---- Material shown

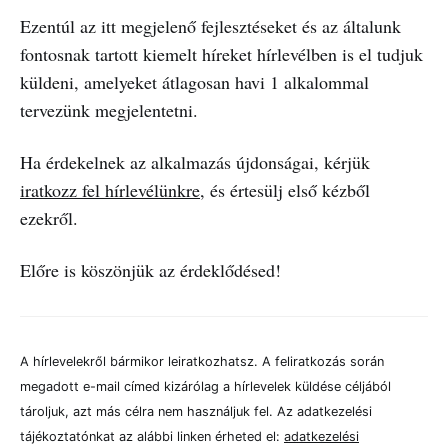
Ezentúl az itt megjelenő fejlesztéseket és az általunk
fontosnak tartott kiemelt híreket hírlevélben is el tudjuk
küldeni, amelyeket átlagosan havi 1 alkalommal
tervezünk megjelentetni.
Ha érdekelnek az alkalmazás újdonságai, kérjük
iratkozz fel hírlevélünkre
, és értesülj első kézből
ezekről.
Előre is köszönjük az érdeklődésed!
A hírlevelekről bármikor leiratkozhatsz. A feliratkozás során
megadott e-mail címed kizárólag a hírlevelek küldése céljából
tároljuk, azt más célra nem használjuk fel. Az adatkezelési
tájékoztatónkat az alábbi linken érheted el:
adatkezelési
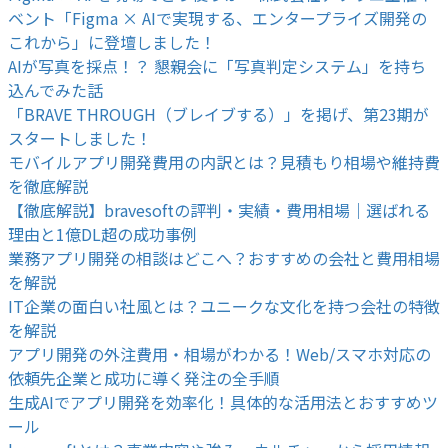
ベント「Figma × AIで実現する、エンタープライズ開発の
これから」に登壇しました！
AIが写真を採点！？ 懇親会に「写真判定システム」を持ち
込んでみた話
「BRAVE THROUGH（ブレイブする）」を掲げ、第23期が
スタートしました！
モバイルアプリ開発費用の内訳とは？見積もり相場や維持費
を徹底解説
【徹底解説】bravesoftの評判・実績・費用相場｜選ばれる
理由と1億DL超の成功事例
業務アプリ開発の相談はどこへ？おすすめの会社と費用相場
を解説
IT企業の面白い社風とは？ユニークな文化を持つ会社の特徴
を解説
アプリ開発の外注費用・相場がわかる！Web/スマホ対応の
依頼先企業と成功に導く発注の全手順
生成AIでアプリ開発を効率化！具体的な活用法とおすすめツ
ール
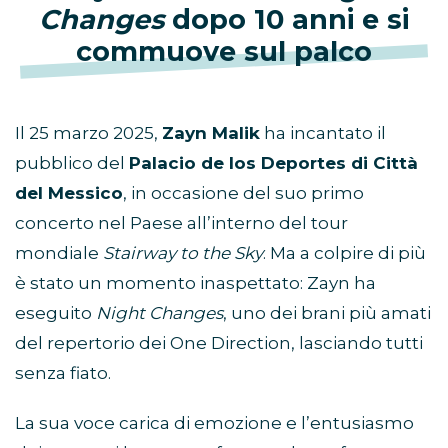
Changes
dopo 10 anni e si
commuove sul palco
Il 25 marzo 2025,
Zayn Malik
ha incantato il
pubblico del
Palacio de los Deportes di Città
del Messico
, in occasione del suo primo
concerto nel Paese all’interno del tour
mondiale
Stairway to the Sky
. Ma a colpire di più
è stato un momento inaspettato: Zayn ha
eseguito
Night Changes
, uno dei brani più amati
del repertorio dei One Direction, lasciando tutti
senza fiato.
La sua voce carica di emozione e l’entusiasmo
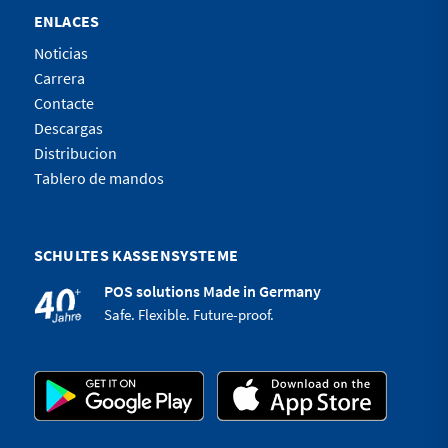
ENLACES
Noticias
Carrera
Contacte
Descargas
Distribucion
Tablero de mandos
SCHULTES KASSENSYSTEME
POS solutions Made in Germany
Safe. Flexible. Future-proof.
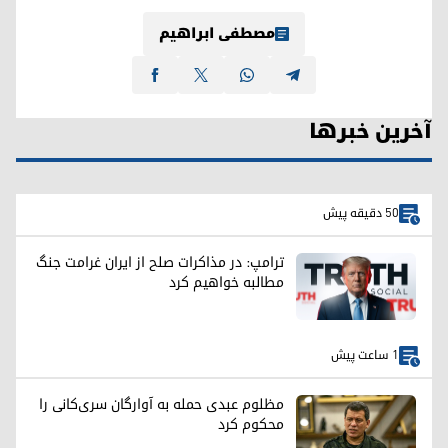
مصطفی ابراهیم
آخرین خبرها
50 دقیقه پیش
ترامپ: در مذاکرات صلح از ایران غرامت جنگ
مطالبه خواهیم کرد
1 ساعت پیش
مظلوم عبدی حمله به آوارگان سری‌کانی را
محکوم کرد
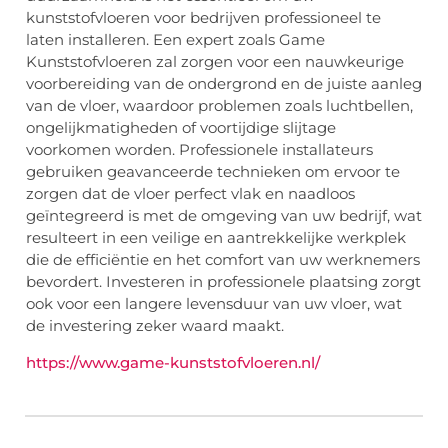
kunststofvloeren voor bedrijven professioneel te
laten installeren. Een expert zoals Game
Kunststofvloeren zal zorgen voor een nauwkeurige
voorbereiding van de ondergrond en de juiste aanleg
van de vloer, waardoor problemen zoals luchtbellen,
ongelijkmatigheden of voortijdige slijtage
voorkomen worden. Professionele installateurs
gebruiken geavanceerde technieken om ervoor te
zorgen dat de vloer perfect vlak en naadloos
geïntegreerd is met de omgeving van uw bedrijf, wat
resulteert in een veilige en aantrekkelijke werkplek
die de efficiëntie en het comfort van uw werknemers
bevordert. Investeren in professionele plaatsing zorgt
ook voor een langere levensduur van uw vloer, wat
de investering zeker waard maakt.
https://www.game-kunststofvloeren.nl/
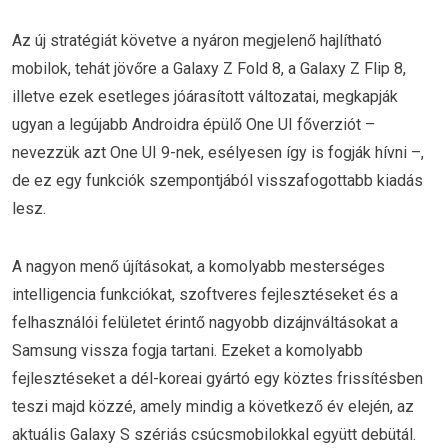
Az új stratégiát követve a nyáron megjelenő hajlítható
mobilok, tehát jövőre a Galaxy Z Fold 8, a Galaxy Z Flip 8,
illetve ezek esetleges jóárasított változatai, megkapják
ugyan a legújabb Androidra épülő One UI főverziót –
nevezzük azt One UI 9-nek, esélyesen így is fogják hívni –,
de ez egy funkciók szempontjából visszafogottabb kiadás
lesz.
A nagyon menő újításokat, a komolyabb mesterséges
intelligencia funkciókat, szoftveres fejlesztéseket és a
felhasználói felületet érintő nagyobb dizájnváltásokat a
Samsung vissza fogja tartani. Ezeket a komolyabb
fejlesztéseket a dél-koreai gyártó egy köztes frissítésben
teszi majd közzé, amely mindig a következő év elején, az
aktuális Galaxy S szériás csúcsmobilokkal együtt debütál.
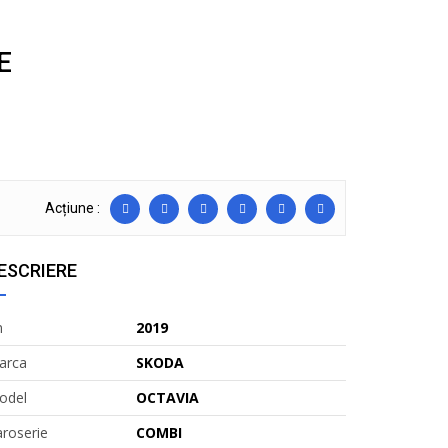
E
Acțiune :
ESCRIERE
n
2019
arca
SKODA
odel
OCTAVIA
roserie
COMBI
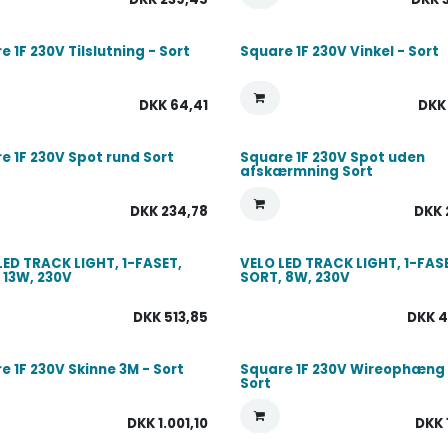
e 1F 230V Tilslutning - Sort
Square 1F 230V Vinkel - Sort
DKK
64,41
DK
e 1F 230V Spot rund Sort
Square 1F 230V Spot uden
afskærmning Sort
DKK
234,78
DKK
LED TRACK LIGHT, 1-FASET,
VELO LED TRACK LIGHT, 1-FAS
 13W, 230V
SORT, 8W, 230V
DKK
513,85
DKK
4
e 1F 230V Skinne 3M - Sort
Square 1F 230V Wireophæng 
Sort
DKK
1.001,10
DKK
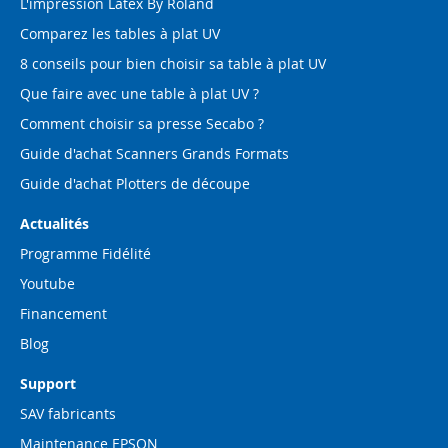
L'impression Latex By Roland
Comparez les tables à plat UV
8 conseils pour bien choisir sa table à plat UV
Que faire avec une table à plat UV ?
Comment choisir sa presse Secabo ?
Guide d'achat Scanners Grands Formats
Guide d'achat Plotters de découpe
Actualités
Programme Fidélité
Youtube
Financement
Blog
Support
SAV fabricants
Maintenance EPSON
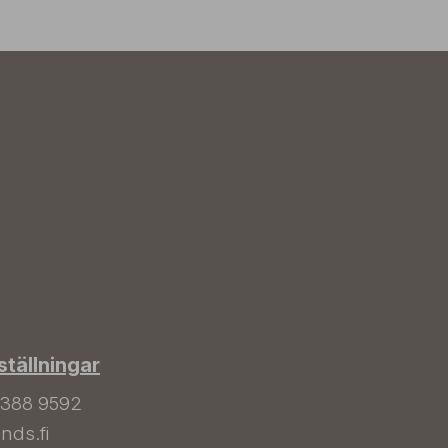
tällningar
 388 9592
nds.fi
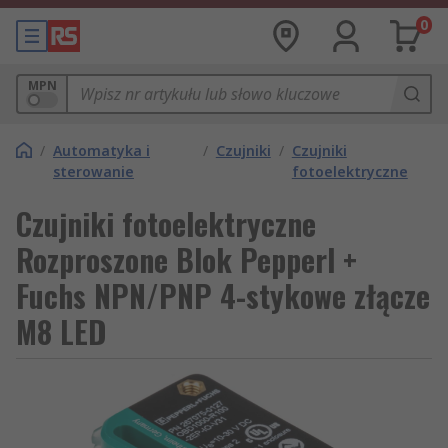
0
MPN
/
Automatyka i
/
Czujniki
/
Czujniki
sterowanie
fotoelektryczne
Czujniki fotoelektryczne
Rozproszone Blok Pepperl +
Fuchs NPN/PNP 4-stykowe złącze
M8 LED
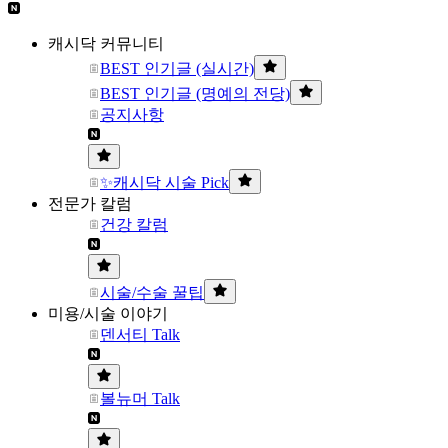
캐시닥 커뮤니티
BEST 인기글 (실시간)
BEST 인기글 (명예의 전당)
공지사항
✨캐시닥 시술 Pick
전문가 칼럼
건강 칼럼
시술/수술 꿀팁
미용/시술 이야기
덴서티 Talk
볼뉴머 Talk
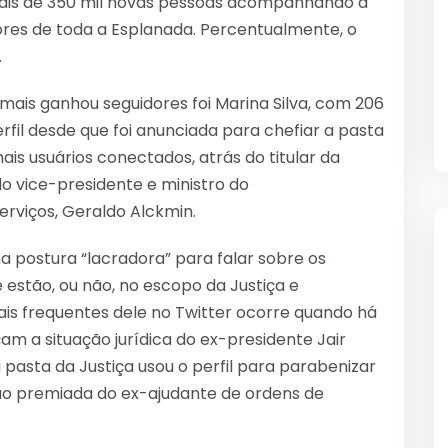
 mais de 350 mil novas pessoas acompanhando a
ores de toda a Esplanada. Percentualmente, o
.
ais ganhou seguidores foi Marina Silva, com 206
il desde que foi anunciada para chefiar a pasta
is usuários conectados, atrás do titular da
o vice-presidente e ministro do
erviços, Geraldo Alckmin.
a postura “lacradora” para falar sobre os
 estão, ou não, no escopo da Justiça e
is frequentes dele no Twitter ocorre quando há
m a situação jurídica do ex-presidente Jair
a pasta da Justiça usou o perfil para parabenizar
ção premiada do ex-ajudante de ordens de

--------

Set down every line of text from the data above, unchanged and in the same order, and leave the pictures out.

Ezentúl az itt megjelenő fejlesztéseket és az általunk
fontosnak tartott kiemelt híreket hírlevélben is el tudjuk
küldeni, amelyeket átlagosan havi 1 alkalommal
tervezünk megjelentetni.
Ha érdekelnek az alkalmazás újdonságai, kérjük
iratkozz fel hírlevélünkre
, és értesülj első kézből
ezekről.
Előre is köszönjük az érdeklődésed!
A hírlevelekről bármikor leiratkozhatsz. A feliratkozás során
megadott e-mail címed kizárólag a hírlevelek küldése céljából
tároljuk, azt más célra nem használjuk fel. Az adatkezelési
tájékoztatónkat az alábbi linken érheted el:
adatkezelési
ベント「Figma × AIで実現する、エンタープライズ開発の
これから」に登壇しました！
AIが写真を採点！？ 懇親会に「写真判定システム」を持ち
込んでみた話
「BRAVE THROUGH（ブレイブする）」を掲げ、第23期が
スタートしました！
モバイルアプリ開発費用の内訳とは？見積もり相場や維持費
を徹底解説
【徹底解説】bravesoftの評判・実績・費用相場｜選ばれる
理由と1億DL超の成功事例
業務アプリ開発の相談はどこへ？おすすめの会社と費用相場
を解説
IT企業の面白い社風とは？ユニークな文化を持つ会社の特徴
を解説
アプリ開発の外注費用・相場がわかる！Web/スマホ対応の
依頼先企業と成功に導く発注の全手順
生成AIでアプリ開発を効率化！具体的な活用法とおすすめツ
ール
Changes
dopo 10 anni e si
commuove sul palco
Il 25 marzo 2025,
Zayn Malik
ha incantato il
pubblico del
Palacio de los Deportes di Città
del Messico
, in occasione del suo primo
concerto nel Paese all’interno del tour
mondiale
Stairway to the Sky
. Ma a colpire di più
è stato un momento inaspettato: Zayn ha
eseguito
Night Changes
, uno dei brani più amati
del repertorio dei One Direction, lasciando tutti
senza fiato.
La sua voce carica di emozione e l’entusiasmo
ENLACES
Noticias
Carrera
Contacte
Descargas
Distribucion
Tablero de mandos
SCHULTES KASSENSYSTEME
POS solutions Made in Germany
Safe. Flexible. Future-proof.
مصطفی ابراهیم
آخرین خبرها
50 دقیقه پیش
ترامپ: در مذاکرات صلح از ایران غرامت جنگ
مطالبه خواهیم کرد
1 ساعت پیش
مظلوم عبدی حمله به آوارگان سری‌کانی را
محکوم کرد
kunststofvloeren voor bedrijven professioneel te
laten installeren. Een expert zoals Game
Kunststofvloeren zal zorgen voor een nauwkeurige
voorbereiding van de ondergrond en de juiste aanleg
van de vloer, waardoor problemen zoals luchtbellen,
ongelijkmatigheden of voortijdige slijtage
voorkomen worden. Professionele installateurs
gebruiken geavanceerde technieken om ervoor te
zorgen dat de vloer perfect vlak en naadloos
geïntegreerd is met de omgeving van uw bedrijf, wat
resulteert in een veilige en aantrekkelijke werkplek
die de efficiëntie en het comfort van uw werknemers
bevordert. Investeren in professionele plaatsing zorgt
ook voor een langere levensduur van uw vloer, wat
de investering zeker waard maakt.
https://www.game-kunststofvloeren.nl/
Az új stratégiát követve a nyáron megjelenő hajlítható
mobilok, tehát jövőre a Galaxy Z Fold 8, a Galaxy Z Flip 8,
illetve ezek esetleges jóárasított változatai, megkapják
ugyan a legújabb Androidra épülő One UI főverziót –
nevezzük azt One UI 9-nek, esélyesen így is fogják hívni –,
de ez egy funkciók szempontjából visszafogottabb kiadás
lesz.
A nagyon menő újításokat, a komolyabb mesterséges
intelligencia funkciókat, szoftveres fejlesztéseket és a
felhasználói felületet érintő nagyobb dizájnváltásokat a
Samsung vissza fogja tartani. Ezeket a komolyabb
fejlesztéseket a dél-koreai gyártó egy köztes frissítésben
teszi majd közzé, amely mindig a következő év elején, az
aktuális Galaxy S szériás csúcsmobilokkal együtt debütál.
E
Acțiune :
ESCRIERE
n
2019
arca
SKODA
odel
OCTAVIA
roserie
COMBI
e 1F 230V Tilslutning - Sort
Square 1F 230V Vinkel - Sort
DKK
64,41
DK
e 1F 230V Spot rund Sort
Square 1F 230V Spot uden
afskærmning Sort
DKK
234,78
DKK
LED TRACK LIGHT, 1-FASET,
VELO LED TRACK LIGHT, 1-FAS
 13W, 230V
SORT, 8W, 230V
DKK
513,85
DKK
4
e 1F 230V Skinne 3M - Sort
Square 1F 230V Wireophæng 
Sort
DKK
1.001,10
DKK
L'impression Latex By Roland
Comparez les tables à plat UV
8 conseils pour bien choisir sa table à plat UV
Que faire avec une table à plat UV ?
Comment choisir sa presse Secabo ?
Guide d'achat Scanners Grands Formats
Guide d'achat Plotters de découpe
Actualités
Programme Fidélité
Youtube
Financement
Blog
Support
SAV fabricants
Maintenance EPSON
tällningar
 388 9592
nds.fi
0
MPN
/
Automatyka i
/
Czujniki
/
Czujniki
sterowanie
fotoelektryczne
Czujniki fotoelektryczne
Rozproszone Blok Pepperl +
Fuchs NPN/PNP 4-stykowe złącze
M8 LED
캐시닥 커뮤니티
BEST 인기글 (실시간)
BEST 인기글 (명예의 전당)
공지사항
✨캐시닥 시술 Pick
전문가 칼럼
건강 칼럼
시술/수술 꿀팁
미용/시술 이야기
덴서티 Talk
볼뉴머 Talk
 mais de 350 mil novas pessoas acompanhando a
ores de toda a Esplanada. Percentualmente, o
.
ais ganhou seguidores foi Marina Silva, com 206
il desde que foi anunciada para chefiar a pasta
is usuários conectados, atrás do titular da
o vice-presidente e ministro do
erviços, Geraldo Alckmin.
a postura “lacradora” para falar sobre os
 estão, ou não, no escopo da Justiça e
is frequentes dele no Twitter ocorre quando há
m a situação jurídica do ex-presidente Jair
a pasta da Justiça usou o perfil para parabenizar
ção premiada do ex-ajudante de ordens de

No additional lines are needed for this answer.